◆ Job ◆
Reproduce all of the following records line for line, keeping every character and line break unchanged.

++++ Data in this exercise

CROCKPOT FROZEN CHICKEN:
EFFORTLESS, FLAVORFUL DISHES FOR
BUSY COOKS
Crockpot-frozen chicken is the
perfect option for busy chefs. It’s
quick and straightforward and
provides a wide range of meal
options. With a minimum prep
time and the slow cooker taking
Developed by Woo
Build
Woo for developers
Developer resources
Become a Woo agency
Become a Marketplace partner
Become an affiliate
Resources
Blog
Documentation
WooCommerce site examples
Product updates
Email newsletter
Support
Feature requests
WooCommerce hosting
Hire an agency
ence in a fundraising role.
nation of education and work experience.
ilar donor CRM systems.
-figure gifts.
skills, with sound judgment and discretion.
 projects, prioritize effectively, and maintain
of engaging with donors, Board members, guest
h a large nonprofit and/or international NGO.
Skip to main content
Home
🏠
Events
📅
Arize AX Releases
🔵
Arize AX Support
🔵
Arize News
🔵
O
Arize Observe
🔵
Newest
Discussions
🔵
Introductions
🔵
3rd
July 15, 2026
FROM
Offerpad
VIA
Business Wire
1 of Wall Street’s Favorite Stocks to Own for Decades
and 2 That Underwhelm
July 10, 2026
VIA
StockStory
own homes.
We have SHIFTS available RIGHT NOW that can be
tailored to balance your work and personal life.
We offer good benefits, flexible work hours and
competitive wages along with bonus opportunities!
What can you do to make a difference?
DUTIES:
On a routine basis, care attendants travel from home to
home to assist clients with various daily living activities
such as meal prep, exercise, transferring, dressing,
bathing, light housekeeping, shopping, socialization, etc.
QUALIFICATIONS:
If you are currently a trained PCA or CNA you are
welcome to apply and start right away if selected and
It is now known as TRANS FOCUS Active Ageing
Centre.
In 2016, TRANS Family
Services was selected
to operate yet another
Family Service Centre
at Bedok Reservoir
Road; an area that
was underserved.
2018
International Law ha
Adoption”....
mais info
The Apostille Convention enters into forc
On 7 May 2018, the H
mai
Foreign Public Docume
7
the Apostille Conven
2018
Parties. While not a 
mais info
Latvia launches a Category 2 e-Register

++++++++

◆ Reply to the task ◆
CROCKPOT FROZEN CHICKEN:
EFFORTLESS, FLAVORFUL DISHES FOR
BUSY COOKS
Crockpot-frozen chicken is the
perfect option for busy chefs. It’s
quick and straightforward and
provides a wide range of meal
options. With a minimum prep
time and the slow cooker taking
Developed by Woo
Build
Woo for developers
Developer resources
Become a Woo agency
Become a Marketplace partner
Become an affiliate
Resources
Blog
Documentation
WooCommerce site examples
Product updates
Email newsletter
Support
Feature requests
WooCommerce hosting
Hire an agency
ence in a fundraising role.
nation of education and work experience.
ilar donor CRM systems.
-figure gifts.
skills, with sound judgment and discretion.
 projects, prioritize effectively, and maintain
of engaging with donors, Board members, guest
h a large nonprofit and/or international NGO.
Skip to main content
Home
🏠
Events
📅
Arize AX Releases
🔵
Arize AX Support
🔵
Arize News
🔵
O
Arize Observe
🔵
Newest
Discussions
🔵
Introductions
🔵
3rd
July 15, 2026
FROM
Offerpad
VIA
Business Wire
1 of Wall Street’s Favorite Stocks to Own for Decades
and 2 That Underwhelm
July 10, 2026
VIA
StockStory
own homes.
We have SHIFTS available RIGHT NOW that can be
tailored to balance your work and personal life.
We offer good benefits, flexible work hours and
competitive wages along with bonus opportunities!
What can you do to make a difference?
DUTIES:
On a routine basis, care attendants travel from home to
home to assist clients with various daily living activities
such as meal prep, exercise, transferring, dressing,
bathing, light housekeeping, shopping, socialization, etc.
QUALIFICATIONS:
If you are currently a trained PCA or CNA you are
welcome to apply and start right away if selected and
It is now known as TRANS FOCUS Active Ageing
Centre.
In 2016, TRANS Family
Services was selected
to operate yet another
Family Service Centre
at Bedok Reservoir
Road; an area that
was underserved.
2018
International Law ha
Adoption”....
mais info
The Apostille Convention enters into forc
On 7 May 2018, the H
mai
Foreign Public Docume
7
the Apostille Conven
2018
Parties. While not a 
mais info
Latvia launches a Category 2 e-Register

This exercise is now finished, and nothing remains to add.